Alguns ambientalistas e especialistas climáticos mostraram um certo descrédito da COP...
Não é só os acadêmicos não. O próprio presidente Lula repetiu isso diversas vezes: vamos de Convenção em Convenção e, se não começamos a ver mudanças concretas, as pessoas deixam de acreditar — não no processo, mas nos líderes, porque quem está indo às Convenções e fazendo os acordos são os próprios líderes. A preocupação do presidente Lula era exatamente essa: vamos lá, acordamos isso e aquilo, e onde está o resultado concreto? Eu acredito que, na mudança do clima, temos mostrado coisas concretas. No Acordo de Paris, caminhava-se para uma trajetória de quatro graus e meio, e agora a trajetória está ao redor de 2,5 graus. Então, teve impacto? Sim, teve impacto. Dez anos atrás ninguém falava de painel solar, e agora se fala de renováveis o tempo inteiro. Ninguém imaginava uma economia sem combustíveis fósseis; ontem tivemos um despacho no Brasil permitindo sonhar com isso, colocando no papel. Isso não quer dizer que conseguimos fazer o que precisa ser feito, que é estarmos alinhados com 1,5 grau. Entendo totalmente e compartilho da frustração, mas não é por isso que eu vou abandonar o processo.

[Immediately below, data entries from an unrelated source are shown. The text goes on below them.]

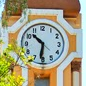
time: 10:31
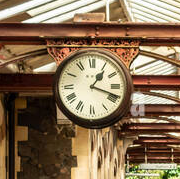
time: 1:18
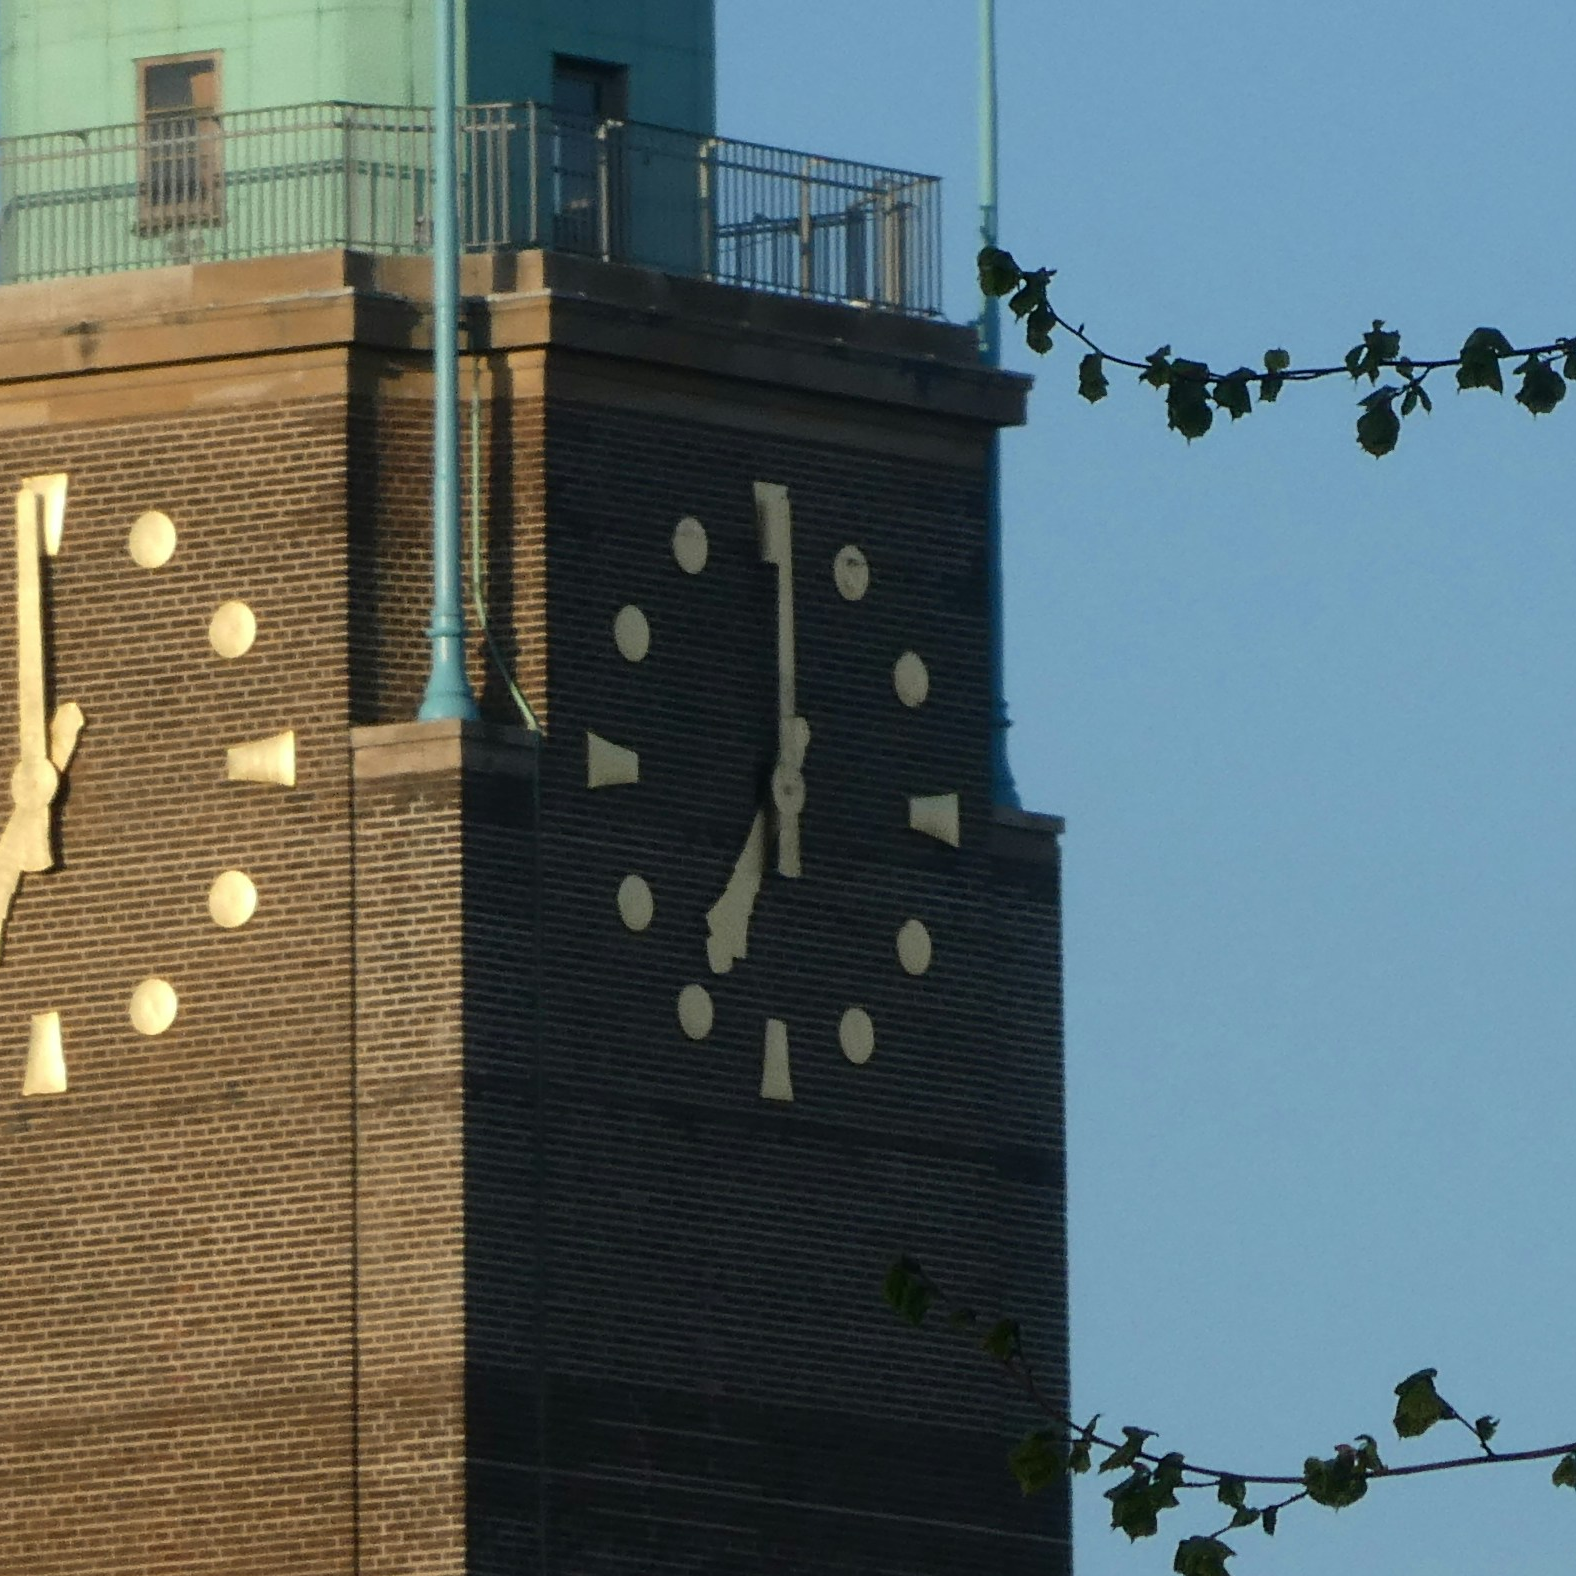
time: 7:00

Qual o ganho político da COP30?
O ganho político dessa COP é a conscientização de que nós somos — nossa economia é - dependente de combustíveis fósseis. O governo brasileiro, as empresas, têm uma dependência. Criamos uma economia baseada em combustível fóssil nos últimos 200, 300 anos, não é em 10 anos que a gente vai mudar a chave. Fazer esses cenários, como foi a decisão do governo brasileiro, sobre o que é uma economia menos dependente dos combustíveis fósseis, é importante para se planejar. É preciso começar a sonhar diferente agora. A COP trouxe essa possibilidade: não só de sonhar, mas, para que um sonho vire realidade, é necessário ter um plano. E o Mapa do Caminho é fazer esse plano para que o sonho se torne realidade.
A COP30 chegou ao fim, mas o trabalho da presidência continua. O que está no horizonte e quais entregas devem ser priorizadas até a COP31?
Estamos no meio do planejamento, tem coisas que prometemos e por isso vamos fazer. O Mapa do Caminho é um deles, o Mapa do Caminho dos Combustíveis Fósseis, o Mapa do Caminho sobre o Desmatamento e Florestas a gente também prometeu. Temos todo um trabalho na agenda de ação que a gente prometeu e certamente vamos . Tínhamos feito o Mapa do Caminho de US$ 1.3 trilhão de mobilização de recursos para os países em desenvolvimento e é um debate que precisamos continuar, mas estamos no começo desse planejamento, vamos conversar com nossos colegas turcos e australianos e fazer esse planejamento em conjunto e em breve anunciaremos as prioridades das estratégias da COP.
A senhora espera estar na próxima COP30? De que forma? Pelo governo ou pelo terceiro setor?
Espero que sim. Ainda estou na ressaca da COP30, vamos pensar na participação na COP31 quando estiver mais próximo, mas imagino que sim. Doi uma experiência riquíssima, mas vou pensar um pouco na vida com um pouco mais de calma.